Data in this exercise:
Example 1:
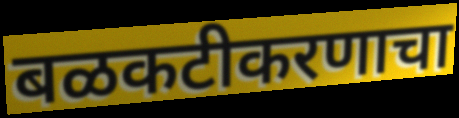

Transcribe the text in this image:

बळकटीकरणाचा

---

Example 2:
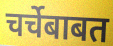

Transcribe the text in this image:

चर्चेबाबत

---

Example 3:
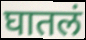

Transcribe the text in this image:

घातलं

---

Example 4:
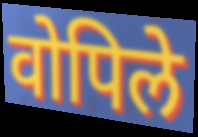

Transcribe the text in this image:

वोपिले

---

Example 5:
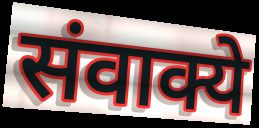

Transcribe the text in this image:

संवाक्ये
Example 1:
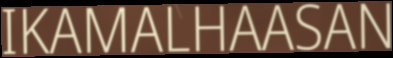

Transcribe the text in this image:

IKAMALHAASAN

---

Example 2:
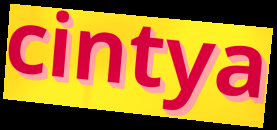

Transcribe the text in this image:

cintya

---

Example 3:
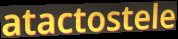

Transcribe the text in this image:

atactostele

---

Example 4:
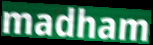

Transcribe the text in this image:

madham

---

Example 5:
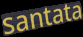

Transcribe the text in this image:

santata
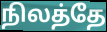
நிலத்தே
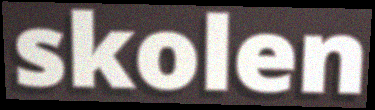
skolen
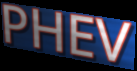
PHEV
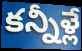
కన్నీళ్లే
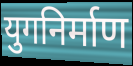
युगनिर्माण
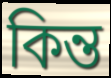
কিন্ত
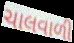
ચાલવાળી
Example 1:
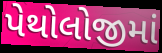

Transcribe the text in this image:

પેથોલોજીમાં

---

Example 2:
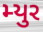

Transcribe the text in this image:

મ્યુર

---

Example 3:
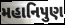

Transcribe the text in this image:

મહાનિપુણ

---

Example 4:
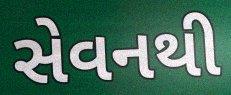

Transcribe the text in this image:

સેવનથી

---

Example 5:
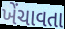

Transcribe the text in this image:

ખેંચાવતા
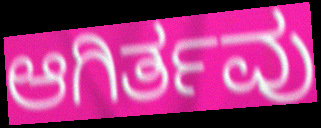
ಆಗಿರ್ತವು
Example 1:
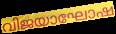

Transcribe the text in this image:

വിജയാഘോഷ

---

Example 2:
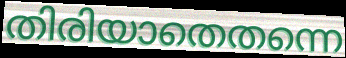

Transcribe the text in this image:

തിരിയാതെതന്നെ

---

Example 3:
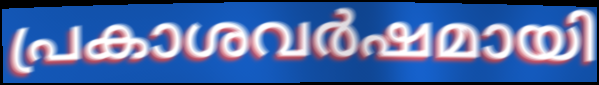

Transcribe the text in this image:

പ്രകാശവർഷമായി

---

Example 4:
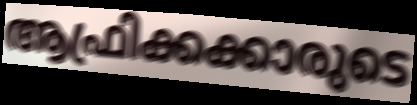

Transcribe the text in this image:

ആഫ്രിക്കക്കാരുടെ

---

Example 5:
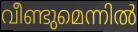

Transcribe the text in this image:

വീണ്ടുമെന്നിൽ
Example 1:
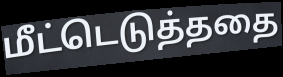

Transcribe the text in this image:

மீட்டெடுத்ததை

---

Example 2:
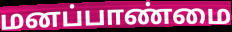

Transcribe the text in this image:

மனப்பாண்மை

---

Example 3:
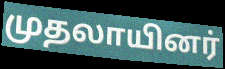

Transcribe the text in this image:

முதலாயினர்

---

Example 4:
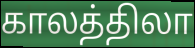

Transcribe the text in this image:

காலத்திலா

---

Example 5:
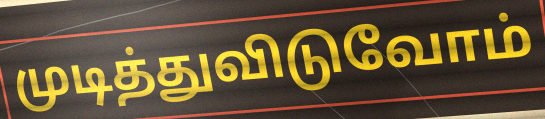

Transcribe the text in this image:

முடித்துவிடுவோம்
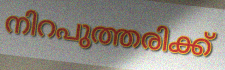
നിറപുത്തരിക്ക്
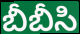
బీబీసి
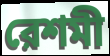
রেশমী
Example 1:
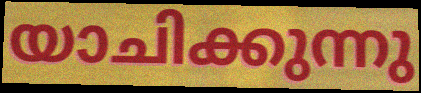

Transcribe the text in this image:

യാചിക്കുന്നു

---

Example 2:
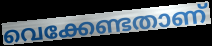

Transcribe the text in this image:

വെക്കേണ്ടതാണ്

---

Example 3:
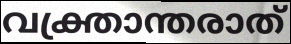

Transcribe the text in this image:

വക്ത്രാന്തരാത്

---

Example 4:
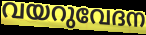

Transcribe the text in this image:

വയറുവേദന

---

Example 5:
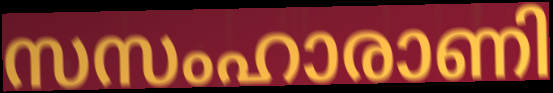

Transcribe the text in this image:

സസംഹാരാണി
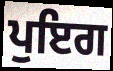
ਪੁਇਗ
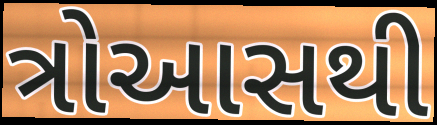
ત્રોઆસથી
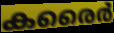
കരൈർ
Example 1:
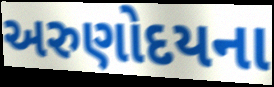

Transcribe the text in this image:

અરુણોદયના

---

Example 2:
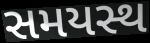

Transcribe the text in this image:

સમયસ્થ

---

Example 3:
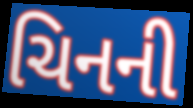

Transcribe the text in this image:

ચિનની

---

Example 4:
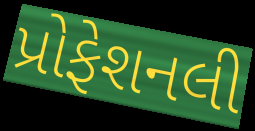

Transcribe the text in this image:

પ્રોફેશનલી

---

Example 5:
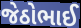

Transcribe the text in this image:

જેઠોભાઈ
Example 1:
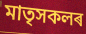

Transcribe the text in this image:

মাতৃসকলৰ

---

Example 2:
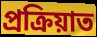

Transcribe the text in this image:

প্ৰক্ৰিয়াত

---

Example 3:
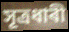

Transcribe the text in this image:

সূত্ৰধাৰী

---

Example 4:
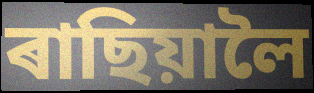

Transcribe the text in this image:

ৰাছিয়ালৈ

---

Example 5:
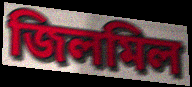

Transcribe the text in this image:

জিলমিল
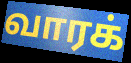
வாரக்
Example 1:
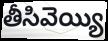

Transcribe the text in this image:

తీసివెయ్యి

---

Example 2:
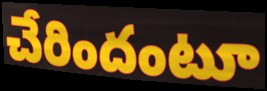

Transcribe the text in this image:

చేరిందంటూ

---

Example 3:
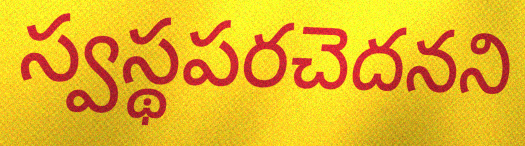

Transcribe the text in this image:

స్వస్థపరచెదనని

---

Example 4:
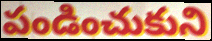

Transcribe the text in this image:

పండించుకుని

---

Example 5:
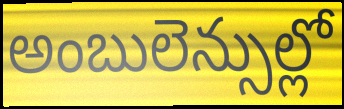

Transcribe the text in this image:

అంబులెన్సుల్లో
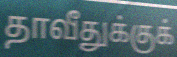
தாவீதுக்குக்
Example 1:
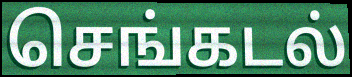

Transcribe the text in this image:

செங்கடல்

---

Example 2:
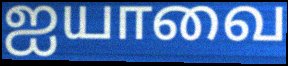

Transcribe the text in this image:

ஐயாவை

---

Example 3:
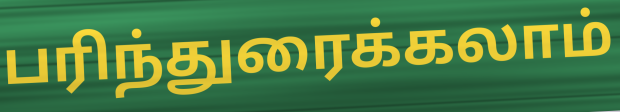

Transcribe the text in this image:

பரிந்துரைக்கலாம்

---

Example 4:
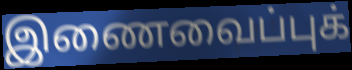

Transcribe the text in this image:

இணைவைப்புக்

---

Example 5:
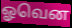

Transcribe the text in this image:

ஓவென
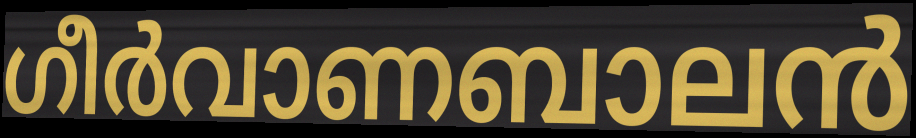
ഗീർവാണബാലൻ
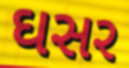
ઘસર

Problem to work on: Transcribe the lines above exactly, setting aside any picture among them.

Solved exercise:
Example 1:

Transcribe the text in this image:

बळकटीकरणाचा

---

Example 2:

Transcribe the text in this image:

चर्चेबाबत

---

Example 3:

Transcribe the text in this image:

घातलं

---

Example 4:

Transcribe the text in this image:

वोपिले

---

Example 5:

Transcribe the text in this image:

संवाक्ये
Example 1:

Transcribe the text in this image:

IKAMALHAASAN

---

Example 2:

Transcribe the text in this image:

cintya

---

Example 3:

Transcribe the text in this image:

atactostele

---

Example 4:

Transcribe the text in this image:

madham

---

Example 5:

Transcribe the text in this image:

santata
நிலத்தே
skolen
PHEV
కన్నీళ్లే
युगनिर्माण
কিন্ত
ચાલવાળી
Example 1:

Transcribe the text in this image:

પેથોલોજીમાં

---

Example 2:

Transcribe the text in this image:

મ્યુર

---

Example 3:

Transcribe the text in this image:

મહાનિપુણ

---

Example 4:

Transcribe the text in this image:

સેવનથી

---

Example 5:

Transcribe the text in this image:

ખેંચાવતા
ಆಗಿರ್ತವು
Example 1:

Transcribe the text in this image:

വിജയാഘോഷ

---

Example 2:

Transcribe the text in this image:

തിരിയാതെതന്നെ

---

Example 3:

Transcribe the text in this image:

പ്രകാശവർഷമായി

---

Example 4:

Transcribe the text in this image:

ആഫ്രിക്കക്കാരുടെ

---

Example 5:

Transcribe the text in this image:

വീണ്ടുമെന്നിൽ
Example 1:

Transcribe the text in this image:

மீட்டெடுத்ததை

---

Example 2:

Transcribe the text in this image:

மனப்பாண்மை

---

Example 3:

Transcribe the text in this image:

முதலாயினர்

---

Example 4:

Transcribe the text in this image:

காலத்திலா

---

Example 5:

Transcribe the text in this image:

முடித்துவிடுவோம்
നിറപുത്തരിക്ക്
బీబీసి
রেশমী
Example 1:

Transcribe the text in this image:

യാചിക്കുന്നു

---

Example 2:

Transcribe the text in this image:

വെക്കേണ്ടതാണ്

---

Example 3:

Transcribe the text in this image:

വക്ത്രാന്തരാത്

---

Example 4:

Transcribe the text in this image:

വയറുവേദന

---

Example 5:

Transcribe the text in this image:

സസംഹാരാണി
ਪੁਇਗ
ત્રોઆસથી
കരൈർ
Example 1:

Transcribe the text in this image:

અરુણોદયના

---

Example 2:

Transcribe the text in this image:

સમયસ્થ

---

Example 3:

Transcribe the text in this image:

ચિનની

---

Example 4:

Transcribe the text in this image:

પ્રોફેશનલી

---

Example 5:

Transcribe the text in this image:

જેઠોભાઈ
Example 1:

Transcribe the text in this image:

মাতৃসকলৰ

---

Example 2:

Transcribe the text in this image:

প্ৰক্ৰিয়াত

---

Example 3:

Transcribe the text in this image:

সূত্ৰধাৰী

---

Example 4:

Transcribe the text in this image:

ৰাছিয়ালৈ

---

Example 5:

Transcribe the text in this image:

জিলমিল
வாரக்
Example 1:

Transcribe the text in this image:

తీసివెయ్యి

---

Example 2:

Transcribe the text in this image:

చేరిందంటూ

---

Example 3:

Transcribe the text in this image:

స్వస్థపరచెదనని

---

Example 4:

Transcribe the text in this image:

పండించుకుని

---

Example 5:

Transcribe the text in this image:

అంబులెన్సుల్లో
தாவீதுக்குக்
Example 1:

Transcribe the text in this image:

செங்கடல்

---

Example 2:

Transcribe the text in this image:

ஐயாவை

---

Example 3:

Transcribe the text in this image:

பரிந்துரைக்கலாம்

---

Example 4:

Transcribe the text in this image:

இணைவைப்புக்

---

Example 5:

Transcribe the text in this image:

ஓவென
ഗീർവാണബാലൻ
ઘસર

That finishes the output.